Von Oliver Klasen, Paris

Wie beklemmend, wie bedrückend, wie - im schrecklichen Sinne des Wortes - zerrissen die Lage der Menschen in Paris ist, kann man auch daran erkennen, dass es diesmal keinen Satz gibt, hinter dem sich alle vereinen. "Je suis Charlie", ich bin Charlie, hieß dieser Satz im Januar, als die Redaktionsmitglieder der Satire-Zeitschrift Charlie Hebdo starben, hingerichtet von einem Terrorkommando. Eine ganze Nation stellte sich damals den Attentätern entgegen, auf der Place de la République versammelten sich Hunderttausende zu einem Protestmarsch gegen die Barbarei, aufgerufen dazu hatte die Spitze des Staates selbst.

Dieses Mal ist alles komplizierter. Auf Zetteln, die an den Orten der Attentate abgelegt sind, heißt es "Je Suis Paris", manchmal auch "Je suis la France", im Internet findet man #jesuisbataclan oder #prayforparis. Vor allem der letzte, etwas amerikanisch klingende Hashtag will nicht so richtig passen in einem Land, das immer stolz war auf seinen Laizismus, also in letzter Konsequenz auch darauf, dass man selbst in Zeiten der größten Katastrophe nicht auf eine übermenschliche Macht angewiesen ist.

Wer am Tag nach den Attentaten durch die Straßen im zehnten und elften Arrondissement geht, wo mehrere Schauplätze des Terrors lagen, der spürt trotzdem, dass der Geist von "Je suis Charlie" teilweise noch vorhanden ist. Große öffentliche Kundgebungen haben die Behörden bis einschließlich Donnerstag dieser Woche untersagt. Was machen also die Bürger von Paris? Sie halten kleine Kundgebungen ab.

- _ARBEITSAUFTRAG_
Bis wann haben die Behörden laut dem Text über Paris große öffentliche Kundgebungen untersagt?

- _MATERIAL_
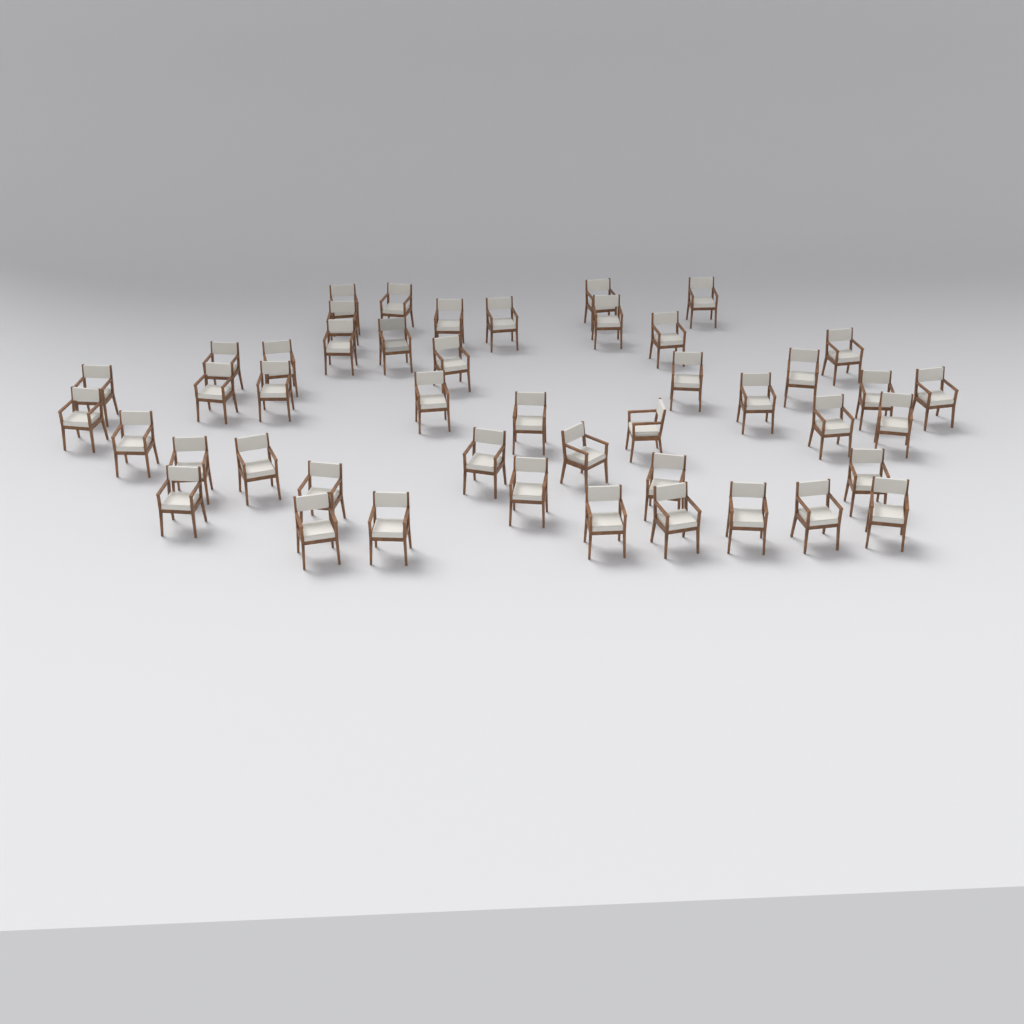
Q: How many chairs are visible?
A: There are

- _VOLLSTÄNDIGE ANTWORT_
Bis einschließlich Donnerstag dieser Woche.